The concept of gamification is to draw people into interacting with a pension in the same way they would repeatedly play a game. That might mean scoring points for making decisions or for working out problems. It can also help scheme members to visualise their future lives based on current savings.
“It gets people to create a world for themselves where they can try out different things and see what might work for them,” says Ms Falvey. “It’s using technology to let people play around with pensions so they feel more comfortable, where finance can be quite mysterious and difficult.”
Using mobile to raise awareness
Mobile phone apps are another way for schemes to get access to their members on a more frequent or fun basis. Employee benefits provider Capita has developed an augmented reality app for engineering company Cummins, which allows the firm’s pension scheme members to open a visually entertaining interactive pension interface by scanning the promotional barcodes on posters.
Equiniti’s RetireMe app is intended to model what a member’s contributions and fund value will be as they grow, given a target time and age. It offers a drawdown modeller so members can investigate the impact of drawing down a given amount of money per annum and how long that will last them, and the firms says the largest demographic to have downloaded it are the over-60s.
“The gap that we saw was not just offering the app to our members, but creating an app that was available to all consumers, anybody with a pension pot,” says Mr Llambias. “Statistically, most people now are using mobile devices to access the internet so creating an app just felt like the right thing to do… 86 per cent of the time spent on Apple or Android devices is related solely to app usage as opposed to the mobile browser.”
Feedback from engagement tools is also important as it allows an employer to evaluate how successful its scheme, communications and platform are. Cummins claims to have an engagement rate of around 95 per cent with its pension scheme members due to the active stance it has adopted, for example taking on auto-enrolment in 2008 ahead of the UK legislation target.
Nichola Moore, director for group pensions, Europe, the Middle East and Africa, at Cummins, says people can be put off pensions if they think they have got too many decisions to make.
Encouraging savers
“We want to break it down – the first step is encouraging people to join the plan in the first place,” she says. “Further down the track we ask, ‘Are you paying enough in?’ When they get a pay rise or when we make bonus payments that is an opportunity for us to give people little reminders to think about pension saving.”
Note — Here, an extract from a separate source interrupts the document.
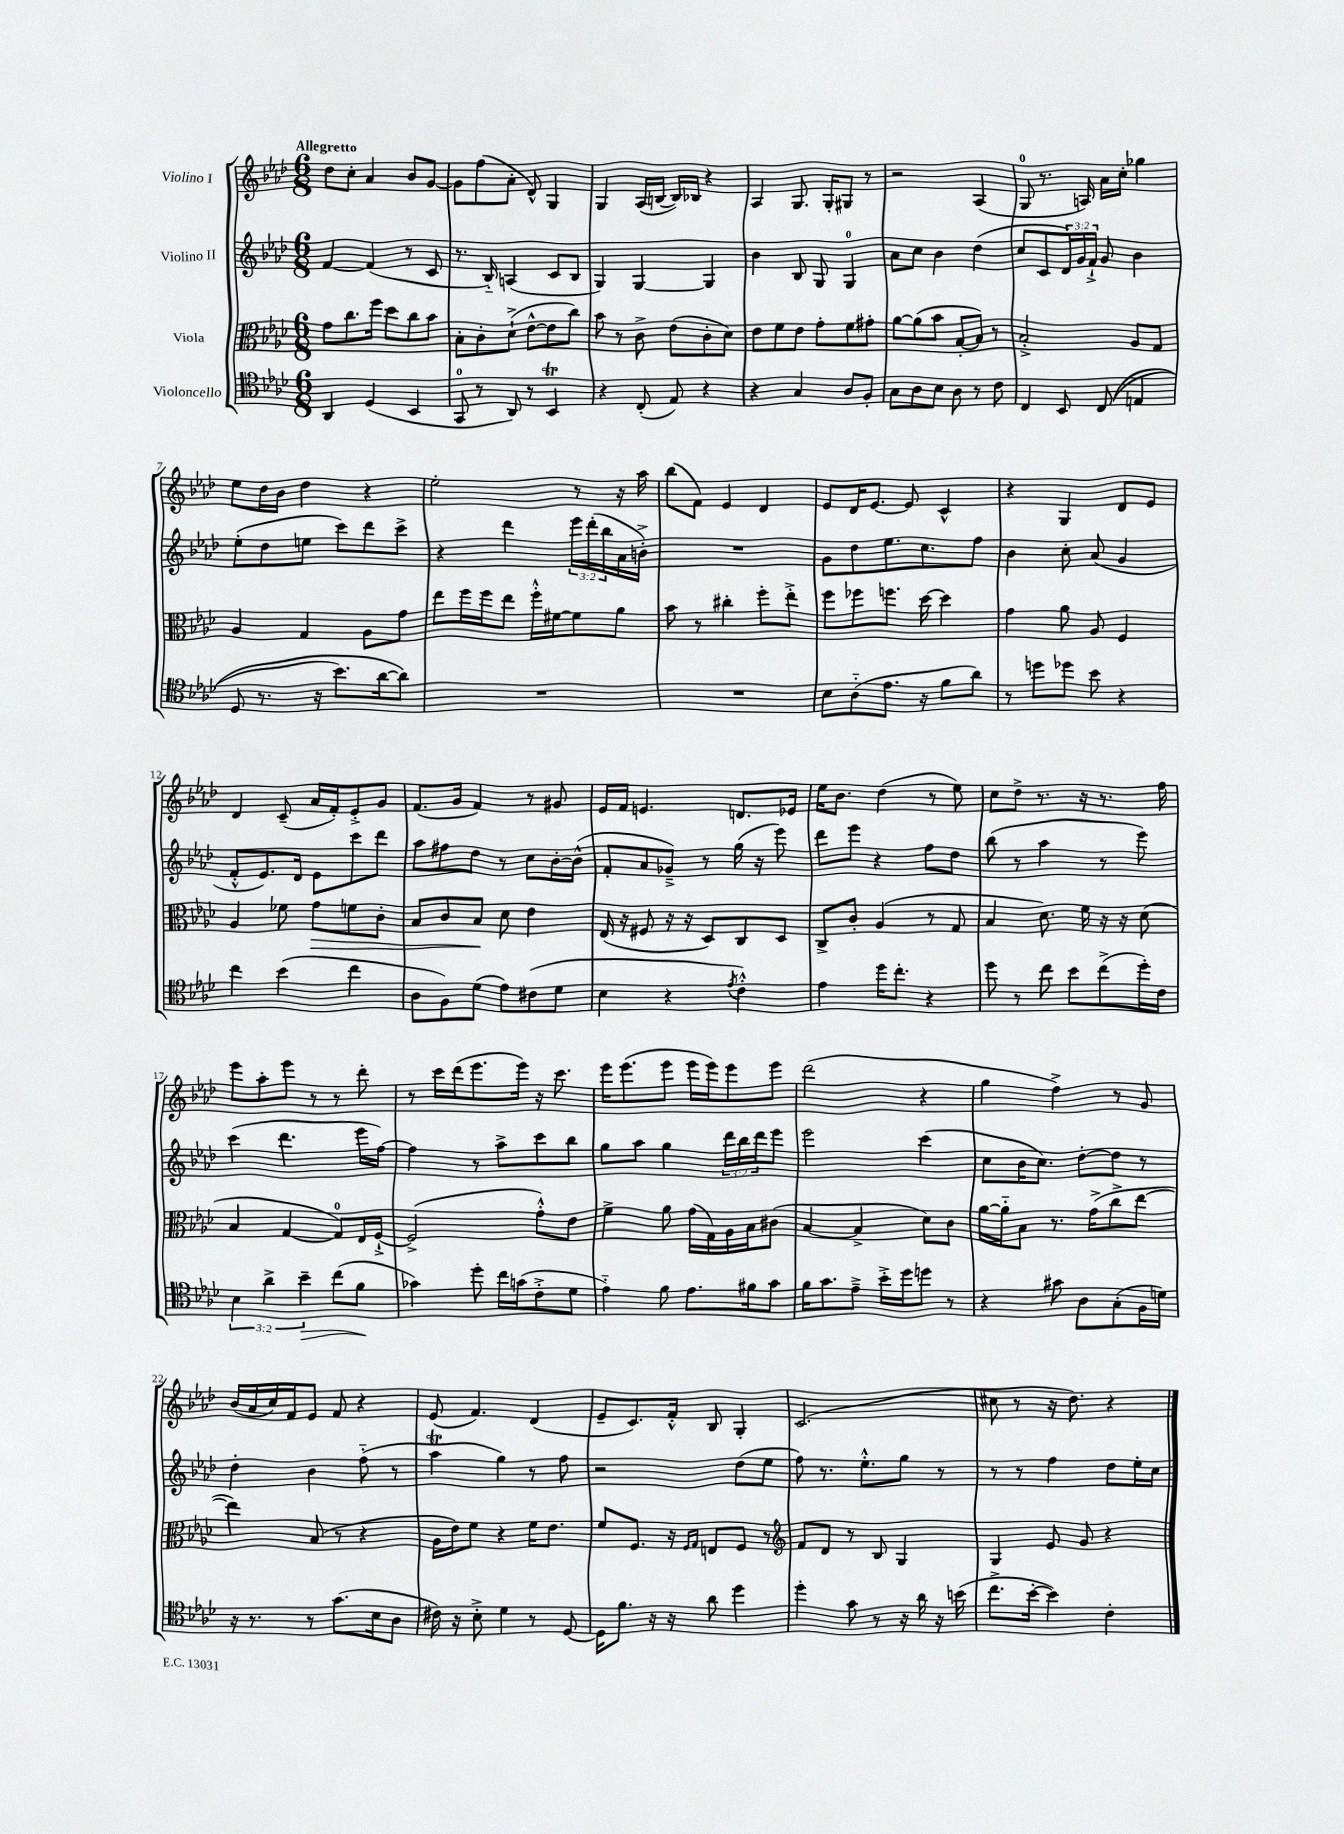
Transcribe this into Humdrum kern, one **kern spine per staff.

The firm is in the launch stages of a new engagement platform developed with Capita and Ms Moore says it will have the flexibility to change according to what is successful or otherwise.
“We will get management information from it, we will be able to see which different sites have got better participation rates and then we can conduct more focused communication,” she says.
John Perks, managing director of LV=’s retirement solutions business, says moving a system past the level of being educational to providing advice actively to scheme members is the next evolutionary step. LV= has invested in robo-adviser developer Wealth Wizards to provide an automated information service offering regulated advice, some free and some paid for.
“What we have created can be used with different house views of advice, with different products sitting behind it, so the algorithms can be adapted to any need. Where advisers find it is uneconomical to support smaller pots of savings, they can run that through an automated plan to create very efficient advice,” he says. “We really believe this can close the advice gap.”